_WORK INSTRUCTIONS_.
Please print the entries exactly, omitting each image.

Source texts of formatted documents
+---+
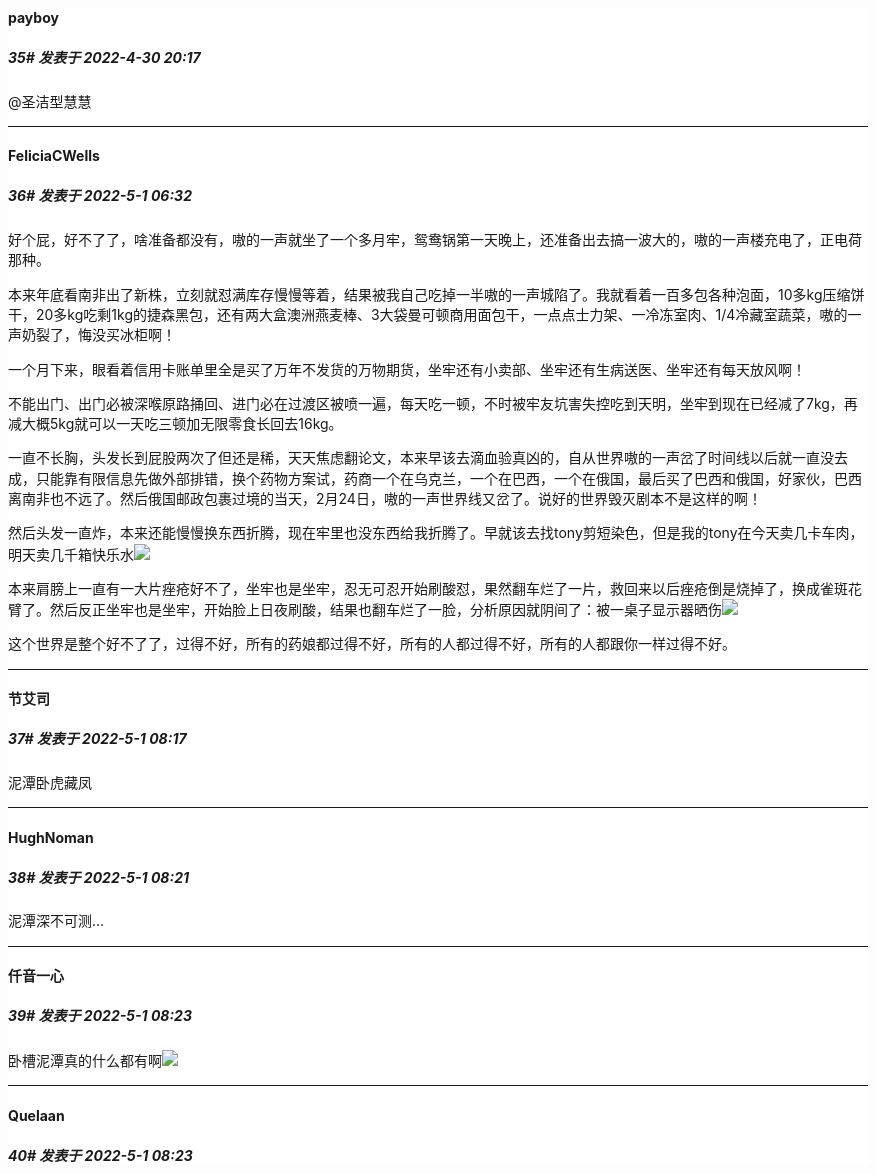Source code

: ####  payboy  
##### 35#       发表于 2022-4-30 20:17

@圣洁型慧慧

*****

####  FeliciaCWells  
##### 36#       发表于 2022-5-1 06:32

好个屁，好不了了，啥准备都没有，嗷的一声就坐了一个多月牢，鸳鸯锅第一天晚上，还准备出去搞一波大的，嗷的一声楼充电了，正电荷那种。

本来年底看南非出了新株，立刻就怼满库存慢慢等着，结果被我自己吃掉一半嗷的一声城陷了。我就看着一百多包各种泡面，10多kg压缩饼干，20多kg吃剩1kg的捷森黑包，还有两大盒澳洲燕麦棒、3大袋曼可顿商用面包干，一点点士力架、一冷冻室肉、1/4冷藏室蔬菜，嗷的一声奶裂了，悔没买冰柜啊！

一个月下来，眼看着信用卡账单里全是买了万年不发货的万物期货，坐牢还有小卖部、坐牢还有生病送医、坐牢还有每天放风啊！

不能出门、出门必被深喉原路捅回、进门必在过渡区被喷一遍，每天吃一顿，不时被牢友坑害失控吃到天明，坐牢到现在已经减了7kg，再减大概5kg就可以一天吃三顿加无限零食长回去16kg。

一直不长胸，头发长到屁股两次了但还是稀，天天焦虑翻论文，本来早该去滴血验真凶的，自从世界嗷的一声岔了时间线以后就一直没去成，只能靠有限信息先做外部排错，换个药物方案试，药商一个在乌克兰，一个在巴西，一个在俄国，最后买了巴西和俄国，好家伙，巴西离南非也不远了。然后俄国邮政包裹过境的当天，2月24日，嗷的一声世界线又岔了。说好的世界毁灭剧本不是这样的啊！

然后头发一直炸，本来还能慢慢换东西折腾，现在牢里也没东西给我折腾了。早就该去找tony剪短染色，但是我的tony在今天卖几卡车肉，明天卖几千箱快乐水<img src="https://static.saraba1st.com/image/smiley/face2017/068.png" referrerpolicy="no-referrer">

本来肩膀上一直有一大片痤疮好不了，坐牢也是坐牢，忍无可忍开始刷酸怼，果然翻车烂了一片，救回来以后痤疮倒是烧掉了，换成雀斑花臂了。然后反正坐牢也是坐牢，开始脸上日夜刷酸，结果也翻车烂了一脸，分析原因就阴间了：被一桌子显示器晒伤<img src="https://static.saraba1st.com/image/smiley/face2017/066.png" referrerpolicy="no-referrer">

这个世界是整个好不了了，过得不好，所有的药娘都过得不好，所有的人都过得不好，所有的人都跟你一样过得不好。

*****

####  节艾司  
##### 37#       发表于 2022-5-1 08:17

泥潭卧虎藏凤

*****

####  HughNoman  
##### 38#       发表于 2022-5-1 08:21

泥潭深不可测…

*****

####  仟音一心  
##### 39#       发表于 2022-5-1 08:23

卧槽泥潭真的什么都有啊<img src="https://static.saraba1st.com/image/smiley/face2017/111.png" referrerpolicy="no-referrer">

*****

####  Quelaan  
##### 40#       发表于 2022-5-1 08:23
+---+
_ANSWER SPACE_.
Source code

: ####  payboy  
##### 35#       发表于 2022-4-30 20:17

@圣洁型慧慧

*****

####  FeliciaCWells  
##### 36#       发表于 2022-5-1 06:32

好个屁，好不了了，啥准备都没有，嗷的一声就坐了一个多月牢，鸳鸯锅第一天晚上，还准备出去搞一波大的，嗷的一声楼充电了，正电荷那种。

本来年底看南非出了新株，立刻就怼满库存慢慢等着，结果被我自己吃掉一半嗷的一声城陷了。我就看着一百多包各种泡面，10多kg压缩饼干，20多kg吃剩1kg的捷森黑包，还有两大盒澳洲燕麦棒、3大袋曼可顿商用面包干，一点点士力架、一冷冻室肉、1/4冷藏室蔬菜，嗷的一声奶裂了，悔没买冰柜啊！

一个月下来，眼看着信用卡账单里全是买了万年不发货的万物期货，坐牢还有小卖部、坐牢还有生病送医、坐牢还有每天放风啊！

不能出门、出门必被深喉原路捅回、进门必在过渡区被喷一遍，每天吃一顿，不时被牢友坑害失控吃到天明，坐牢到现在已经减了7kg，再减大概5kg就可以一天吃三顿加无限零食长回去16kg。

一直不长胸，头发长到屁股两次了但还是稀，天天焦虑翻论文，本来早该去滴血验真凶的，自从世界嗷的一声岔了时间线以后就一直没去成，只能靠有限信息先做外部排错，换个药物方案试，药商一个在乌克兰，一个在巴西，一个在俄国，最后买了巴西和俄国，好家伙，巴西离南非也不远了。然后俄国邮政包裹过境的当天，2月24日，嗷的一声世界线又岔了。说好的世界毁灭剧本不是这样的啊！

然后头发一直炸，本来还能慢慢换东西折腾，现在牢里也没东西给我折腾了。早就该去找tony剪短染色，但是我的tony在今天卖几卡车肉，明天卖几千箱快乐水<img src="https://static.saraba1st.com/image/smiley/face2017/068.png" referrerpolicy="no-referrer">

本来肩膀上一直有一大片痤疮好不了，坐牢也是坐牢，忍无可忍开始刷酸怼，果然翻车烂了一片，救回来以后痤疮倒是烧掉了，换成雀斑花臂了。然后反正坐牢也是坐牢，开始脸上日夜刷酸，结果也翻车烂了一脸，分析原因就阴间了：被一桌子显示器晒伤<img src="https://static.saraba1st.com/image/smiley/face2017/066.png" referrerpolicy="no-referrer">

这个世界是整个好不了了，过得不好，所有的药娘都过得不好，所有的人都过得不好，所有的人都跟你一样过得不好。

*****

####  节艾司  
##### 37#       发表于 2022-5-1 08:17

泥潭卧虎藏凤

*****

####  HughNoman  
##### 38#       发表于 2022-5-1 08:21

泥潭深不可测…

*****

####  仟音一心  
##### 39#       发表于 2022-5-1 08:23

卧槽泥潭真的什么都有啊<img src="https://static.saraba1st.com/image/smiley/face2017/111.png" referrerpolicy="no-referrer">

*****

####  Quelaan  
##### 40#       发表于 2022-5-1 08:23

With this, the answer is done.